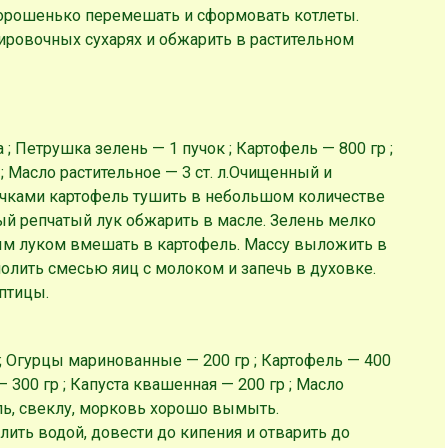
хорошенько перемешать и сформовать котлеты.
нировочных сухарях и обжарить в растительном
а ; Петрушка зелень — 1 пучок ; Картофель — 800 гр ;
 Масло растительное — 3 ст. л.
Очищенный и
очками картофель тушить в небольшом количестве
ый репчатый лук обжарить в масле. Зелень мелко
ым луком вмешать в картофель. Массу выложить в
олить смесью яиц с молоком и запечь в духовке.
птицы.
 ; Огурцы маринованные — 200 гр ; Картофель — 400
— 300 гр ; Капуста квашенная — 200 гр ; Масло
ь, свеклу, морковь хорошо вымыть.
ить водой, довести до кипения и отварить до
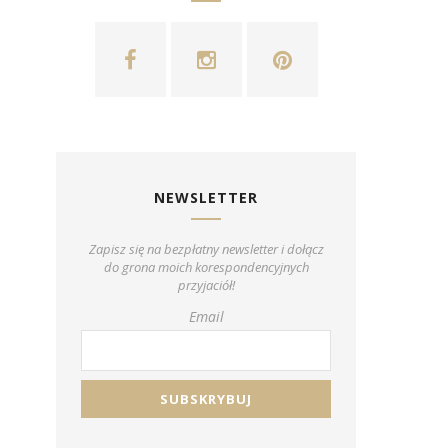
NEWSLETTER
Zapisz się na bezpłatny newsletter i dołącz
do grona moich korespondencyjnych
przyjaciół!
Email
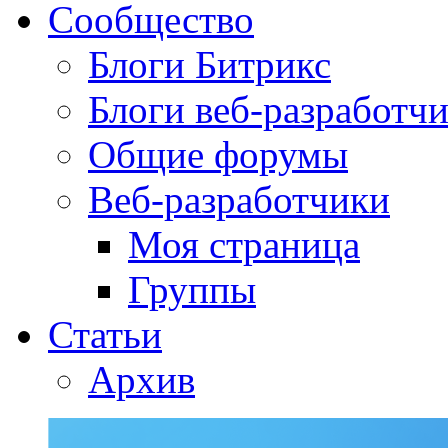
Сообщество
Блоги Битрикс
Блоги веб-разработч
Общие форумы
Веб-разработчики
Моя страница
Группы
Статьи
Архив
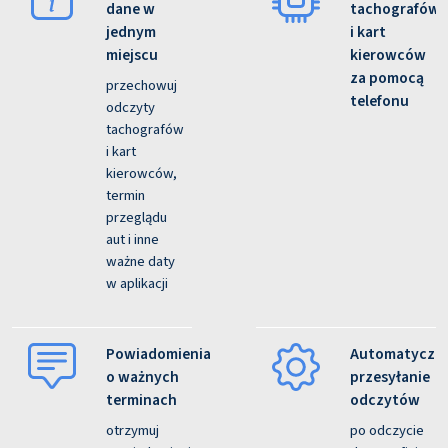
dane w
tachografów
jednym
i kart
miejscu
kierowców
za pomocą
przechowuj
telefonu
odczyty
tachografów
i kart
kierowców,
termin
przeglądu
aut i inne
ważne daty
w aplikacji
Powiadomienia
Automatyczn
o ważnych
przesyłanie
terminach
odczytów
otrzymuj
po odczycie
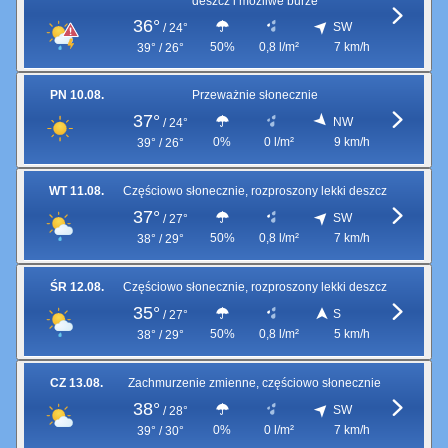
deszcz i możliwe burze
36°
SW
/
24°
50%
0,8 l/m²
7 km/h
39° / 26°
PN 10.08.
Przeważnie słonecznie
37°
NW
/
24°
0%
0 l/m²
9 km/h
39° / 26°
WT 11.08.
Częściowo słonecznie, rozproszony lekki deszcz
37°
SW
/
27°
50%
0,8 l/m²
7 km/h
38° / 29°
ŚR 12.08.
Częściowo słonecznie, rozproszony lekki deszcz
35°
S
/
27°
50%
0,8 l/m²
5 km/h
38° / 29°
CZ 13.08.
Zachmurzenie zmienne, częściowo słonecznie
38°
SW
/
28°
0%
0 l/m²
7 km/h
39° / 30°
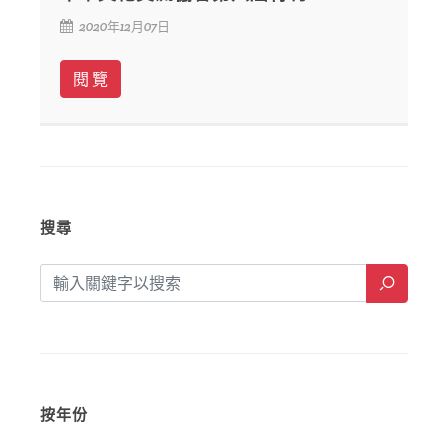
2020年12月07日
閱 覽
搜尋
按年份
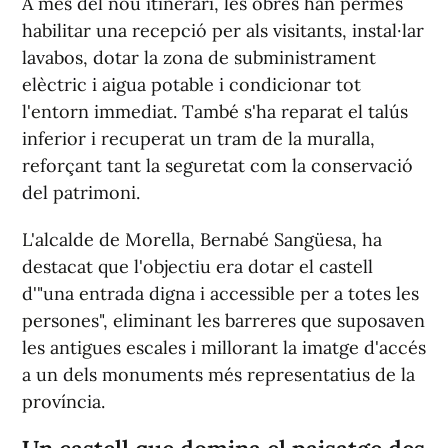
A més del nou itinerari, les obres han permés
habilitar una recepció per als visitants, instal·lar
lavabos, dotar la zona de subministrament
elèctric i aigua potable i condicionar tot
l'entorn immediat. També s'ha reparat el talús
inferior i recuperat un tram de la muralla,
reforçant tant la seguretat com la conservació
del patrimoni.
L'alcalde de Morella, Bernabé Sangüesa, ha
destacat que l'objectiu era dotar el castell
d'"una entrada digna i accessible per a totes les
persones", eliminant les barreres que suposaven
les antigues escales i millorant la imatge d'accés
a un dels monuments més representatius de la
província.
* * *
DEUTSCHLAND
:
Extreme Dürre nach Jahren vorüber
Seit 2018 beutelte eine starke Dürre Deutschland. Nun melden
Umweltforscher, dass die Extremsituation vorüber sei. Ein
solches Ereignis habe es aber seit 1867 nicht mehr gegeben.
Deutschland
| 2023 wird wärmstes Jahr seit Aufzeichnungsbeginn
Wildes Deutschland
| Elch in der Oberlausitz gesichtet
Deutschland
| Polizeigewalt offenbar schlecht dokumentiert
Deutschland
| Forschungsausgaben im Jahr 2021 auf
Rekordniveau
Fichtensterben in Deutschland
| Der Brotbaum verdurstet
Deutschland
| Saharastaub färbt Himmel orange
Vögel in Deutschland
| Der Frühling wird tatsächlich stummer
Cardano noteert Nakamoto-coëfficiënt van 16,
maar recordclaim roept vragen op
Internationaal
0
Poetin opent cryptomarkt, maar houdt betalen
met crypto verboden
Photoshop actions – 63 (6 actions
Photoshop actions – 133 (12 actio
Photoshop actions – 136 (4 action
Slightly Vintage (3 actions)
* * *
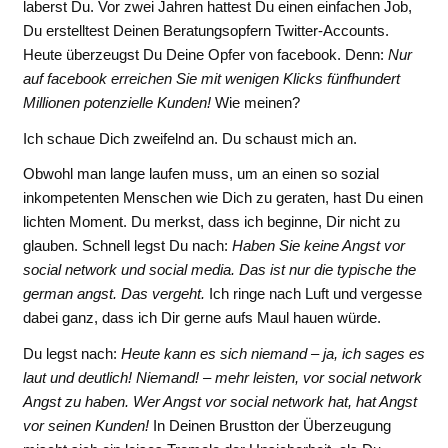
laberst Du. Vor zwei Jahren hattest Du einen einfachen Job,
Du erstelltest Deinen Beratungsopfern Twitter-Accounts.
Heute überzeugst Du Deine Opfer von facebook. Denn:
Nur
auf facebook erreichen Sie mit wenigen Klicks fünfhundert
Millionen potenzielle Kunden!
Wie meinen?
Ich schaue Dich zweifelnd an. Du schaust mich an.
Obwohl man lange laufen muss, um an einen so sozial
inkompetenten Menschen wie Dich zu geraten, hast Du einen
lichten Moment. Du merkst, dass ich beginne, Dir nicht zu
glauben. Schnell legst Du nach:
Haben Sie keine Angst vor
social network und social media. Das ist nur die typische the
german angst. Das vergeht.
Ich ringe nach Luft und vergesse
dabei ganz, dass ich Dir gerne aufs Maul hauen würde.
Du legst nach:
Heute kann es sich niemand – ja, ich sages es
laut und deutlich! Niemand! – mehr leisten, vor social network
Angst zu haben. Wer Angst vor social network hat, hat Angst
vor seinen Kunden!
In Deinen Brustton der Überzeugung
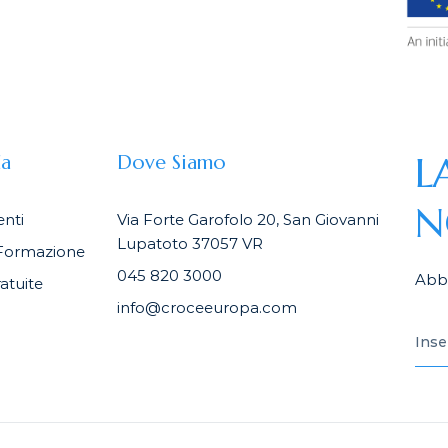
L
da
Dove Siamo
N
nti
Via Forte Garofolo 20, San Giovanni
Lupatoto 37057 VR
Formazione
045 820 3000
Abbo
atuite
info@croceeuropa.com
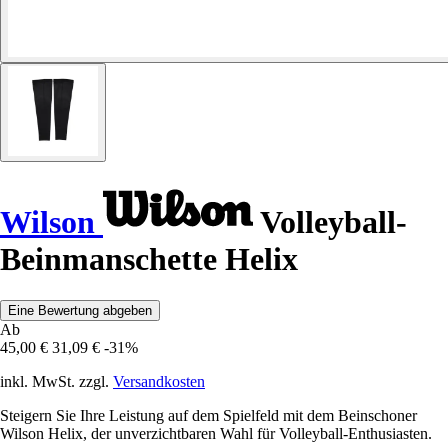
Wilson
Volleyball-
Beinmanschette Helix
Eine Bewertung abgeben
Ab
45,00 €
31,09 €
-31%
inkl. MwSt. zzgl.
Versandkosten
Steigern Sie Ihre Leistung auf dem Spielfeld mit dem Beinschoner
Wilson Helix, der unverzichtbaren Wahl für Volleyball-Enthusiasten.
* * *
Work order: Reproduce, word for word, the lines above from the one containing "laberst Du. Vor" through the one containing "In Deinen Brustton der Überzeugung", and give only those lines.

Output of the exercise:
laberst Du. Vor zwei Jahren hattest Du einen einfachen Job,
Du erstelltest Deinen Beratungsopfern Twitter-Accounts.
Heute überzeugst Du Deine Opfer von facebook. Denn:
Nur
auf facebook erreichen Sie mit wenigen Klicks fünfhundert
Millionen potenzielle Kunden!
Wie meinen?
Ich schaue Dich zweifelnd an. Du schaust mich an.
Obwohl man lange laufen muss, um an einen so sozial
inkompetenten Menschen wie Dich zu geraten, hast Du einen
lichten Moment. Du merkst, dass ich beginne, Dir nicht zu
glauben. Schnell legst Du nach:
Haben Sie keine Angst vor
social network und social media. Das ist nur die typische the
german angst. Das vergeht.
Ich ringe nach Luft und vergesse
dabei ganz, dass ich Dir gerne aufs Maul hauen würde.
Du legst nach:
Heute kann es sich niemand – ja, ich sages es
laut und deutlich! Niemand! – mehr leisten, vor social network
Angst zu haben. Wer Angst vor social network hat, hat Angst
vor seinen Kunden!
In Deinen Brustton der Überzeugung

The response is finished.